Auckland Council is now forecasting a $1 billion hole in its finances by 2024 from the impact of Covid-19.

The council produced an emergency budget in July to cope with a $450m hole this financial year, but work by finance officers forecasts this could grow by $540m over the next three years.

Auckland Mayor Phil Goffsaid many Aucklanders and businesses are doing it tough with reduced income, and the council is no different.

He said that while New Zealand’s economic picture is looking better than was anticipated back in March and April, the Covid situation will continue to impact heavily on council income for at least the next three years.

“About 60 per cent of Auckland Council’s income comes from sources other than rates, like concerts and visitor attractions, operations at Ports of Auckland and dividends from Auckland Airport shares.”

Goff said these income sources have taken a big hit and on the assumption borders could be closed for another two years, the latest council forecast shows a $260m hit in 2021, $170m in 2022 and $110m in 2023.

The mayor has warned that this year’s belt-tightening in the emergency budget will be repeated in next year’s 10-year budget.

Next month, Aucklanders will get the first look at the 10-year budget when Goff presents his “mayoral proposal”.

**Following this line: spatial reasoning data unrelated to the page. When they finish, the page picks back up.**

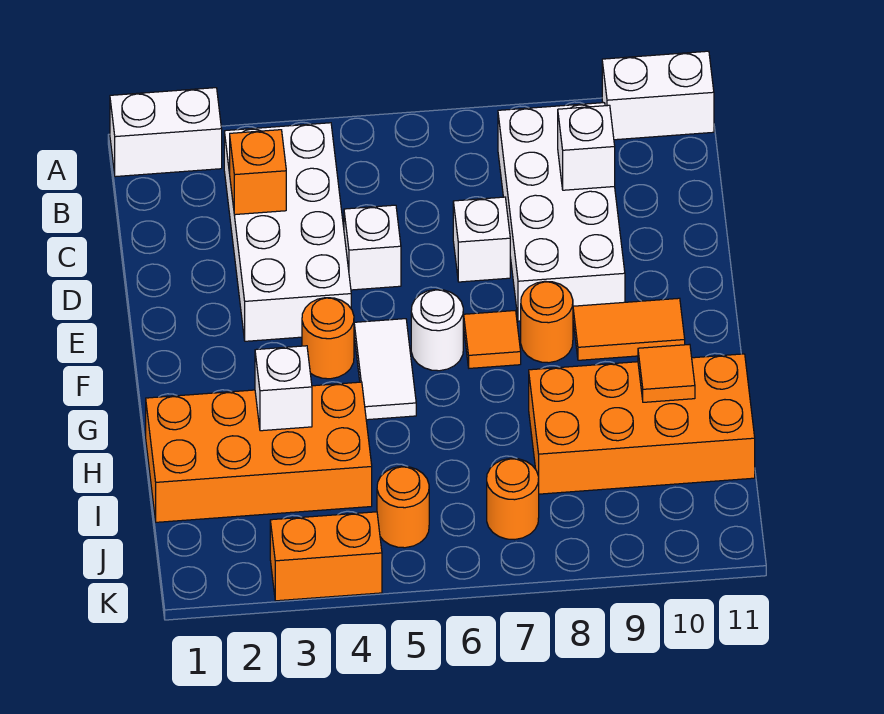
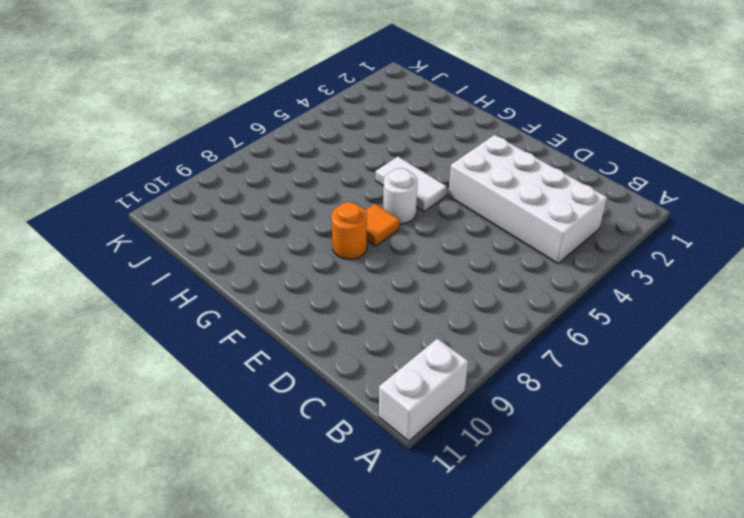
none -> white 1x2 brick [110,88,222,177]
none -> white 2x4 brick [498,103,625,321]
none -> white 1x1 brick [344,205,401,290]

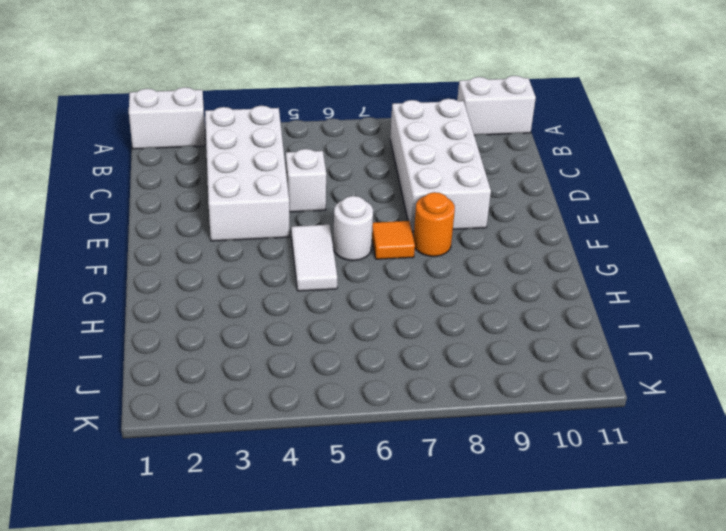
none -> white 1x1 brick [453,197,510,282]
none -> orange 1x1 round brick [302,298,354,379]
none -> orange 1x2 tile [573,298,685,360]

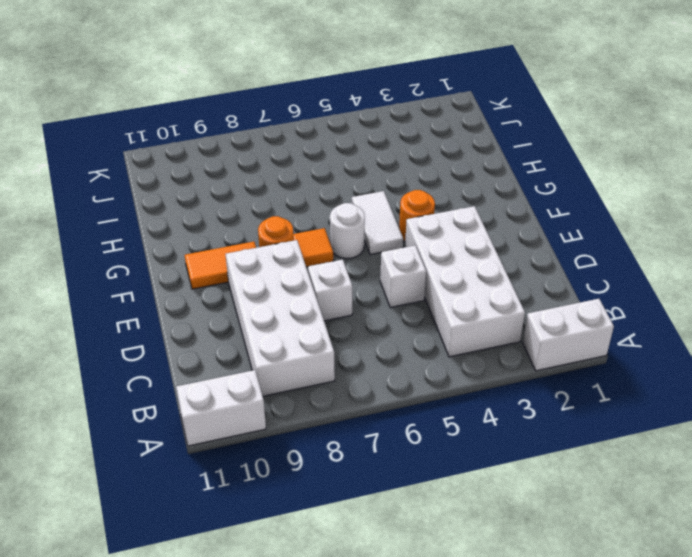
none -> orange 2x4 brick [146,382,372,522]
none -> orange 2x4 brick [529,354,755,494]
none -> orange 1x1 round brick [377,467,429,548]

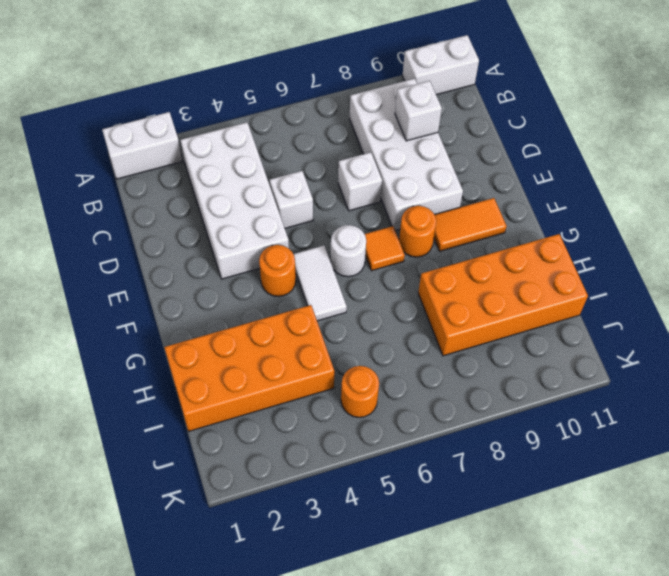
none -> orange 1x1 round brick [487,458,539,540]
none -> orange 1x2 brick [270,512,382,601]
none -> orange 1x1 brick [230,130,286,215]

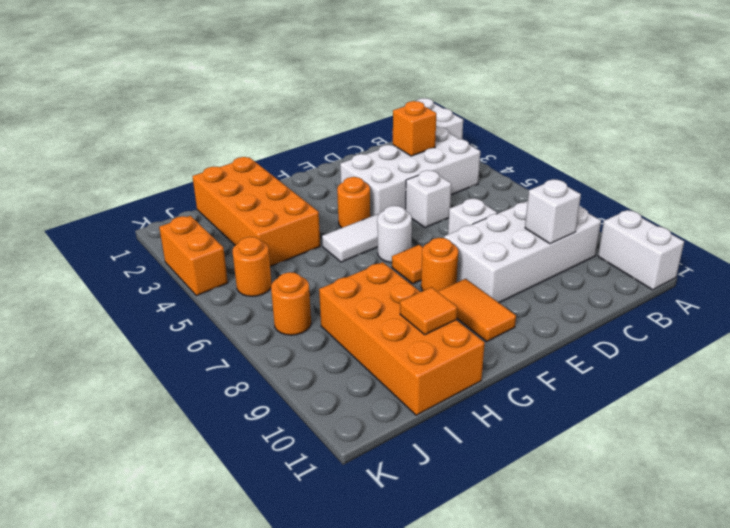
none -> white 1x1 brick [255,346,312,431]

He said councillors made some really tough calls in the emergency budget, but did ensure the council continued to invest strongly in major infrastructure projects and keep core services going.

“In this 10-year budget, there will similarly be things that we want to do that won’t be possible in the current financial environment. We will need to prioritise those things that are the most important to do,” Goff said.

Finance committee chairwoman Desley Simpson said the council now understands the Covid-induced financial emergency will last much longer than the current financial year.

“We must retain our sharp focus on savings and efficiencies while making difficult choices about what we are able to provide, given this $1 billion economic hit,” she said.